══ Provided text ══

The close identification of a specific venue with a particular work of art is not unusual. But when a magical and mysterious spot on the outer reaches of our continent inspires two separate portrayals in differing media, one based upon the other, both finding roots in the most elemental properties of life, in earth and sea and sky and light, then we are left with a set of commentaries and reflections upon the very essence of nature and the infinite variety of its manifestations.

The first to be drawn to the dunes of Nauset between Eastham and Orleans on Massachusetts' Cape Cod was Henry Beston, who wrote his classic observation The Outermost House in 1928. So vivid is Beston's book that it has gone through a great number of printings and many editions, all of which have established its author as a brilliantly insightful naturalist and have attracted a constant and ongoing throng of visitors who come in reverence each year to delve in the stark beauty of the Outer Cape.

═══
══ Supplied data ══

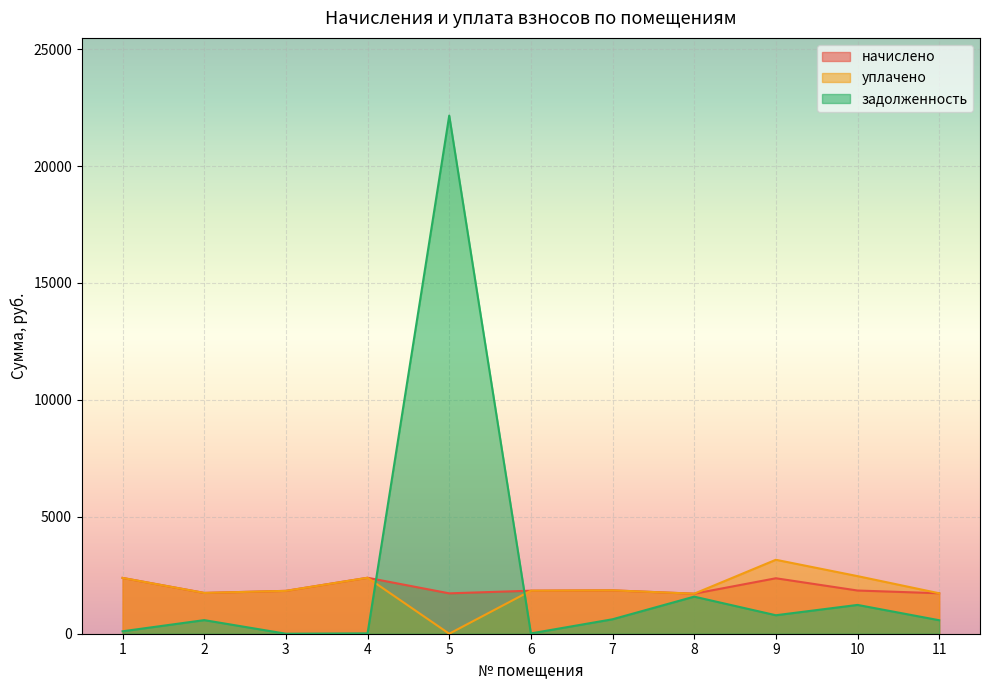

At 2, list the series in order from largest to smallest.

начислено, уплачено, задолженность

═══

What this exercise asks:
[a] In the passage about the Nauset dunes, what year did Henry Beston write The Outermost House?
[b] Translate this sentence from the passage about the Nauset dunes into Spanish: "The close identification of a specific venue with a particular work of art is not unusual."
[c] Continue the passage about Henry Beston and the Nauset dunes, starting after its final sentence.

Responses for each task:
[a] 1928

[b] La estrecha identificación de un lugar específico con una obra de arte en particular no es inusual.

[c]
The most recent artist to find enchantment in the Great Outer Beach is Ronald Perera, whose cantata The Outermost House received its world premiere on November 16 & 17, 1991 in West Yarmouth on Cape Cod. The 40-minute setting of Henry Beston's text for chorus of mixed voices with narrator, soprano solo, and chamber orchestra of ten players was commissioned by the Chatham Chorale in honor of its founding director Marjorie Bennett Morley. The performances, which featured soprano Nancy Armstrong and narrator Robert J. Lurtsema, were conducted by the Chatham Chorale's present director Margaret T. Bossi. The same forces presented the work at Smith College in Northampton, Massachusetts (where Perera is professor of music) on February 16, 1992. As in the Cape Cod performances, reviewers were unanimous in applauding Armstrong's ethereal singing and Lurtsema's fittingly salty personage in voice and demeanor.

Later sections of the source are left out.